In light of that administration stance, ConocoPhillips is optimistic about the prospects for Willow, the company’s Alaska president said in a statement issued Tuesday.

“We believe the permitting process satisfied all the legal requirements for Willow and are pleased that the U.S. Department of Justice, U.S. Department of the Interior, and U.S. Army Corps of Engineers recognize the robust, thorough, and extensive process completed over the last two-plus years. This is a great example of collaboration and thorough preparation enabling a rational, fact-based decision,” ConocoPhillips Alaska President Erec Isaacson said in the statement.
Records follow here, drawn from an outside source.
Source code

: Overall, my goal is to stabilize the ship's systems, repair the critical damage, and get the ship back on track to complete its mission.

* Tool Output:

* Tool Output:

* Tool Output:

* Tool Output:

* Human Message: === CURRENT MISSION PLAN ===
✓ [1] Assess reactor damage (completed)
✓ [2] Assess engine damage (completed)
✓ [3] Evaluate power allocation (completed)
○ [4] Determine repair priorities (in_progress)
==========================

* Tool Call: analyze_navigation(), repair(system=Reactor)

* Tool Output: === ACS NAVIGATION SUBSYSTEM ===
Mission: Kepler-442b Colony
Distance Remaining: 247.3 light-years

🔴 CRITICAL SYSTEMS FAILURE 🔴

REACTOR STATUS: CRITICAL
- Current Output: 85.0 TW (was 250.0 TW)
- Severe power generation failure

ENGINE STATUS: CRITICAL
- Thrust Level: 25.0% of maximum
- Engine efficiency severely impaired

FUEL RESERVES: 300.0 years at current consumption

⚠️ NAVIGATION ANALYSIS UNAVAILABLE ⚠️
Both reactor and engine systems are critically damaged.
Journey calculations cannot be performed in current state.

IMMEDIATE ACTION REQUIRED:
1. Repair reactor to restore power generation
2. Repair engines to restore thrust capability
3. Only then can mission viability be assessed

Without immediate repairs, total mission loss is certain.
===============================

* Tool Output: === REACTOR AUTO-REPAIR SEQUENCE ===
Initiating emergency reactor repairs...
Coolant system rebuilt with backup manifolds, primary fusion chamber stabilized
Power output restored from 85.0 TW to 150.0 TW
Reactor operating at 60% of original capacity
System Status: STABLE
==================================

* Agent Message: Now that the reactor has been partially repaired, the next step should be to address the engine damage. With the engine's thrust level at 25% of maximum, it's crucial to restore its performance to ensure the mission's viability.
The support of Willow was praised by Alaska’s all-Republican Congressional delegation. In a May 27 joint statement, Sen. Dan Sullivan said the issue was raised repeatedly with the Biden administration, including at the White House on May 24 when the president signed a bill clearing the way for large cruise ships to sail in Alaska this summer. ” I appreciate the President and Secretary Haaland for listening to us and defending this once-in-a-generation energy development that will unlock many more opportunities for our state and our country,” Sullivan said in the statement.

This story is updated with comments from Gov. Mike Dunleavy, AIDEA executive director Alan Weitzner and state Sen. Bill Wielechowski and with further details on the ConocoPhillips Willow development.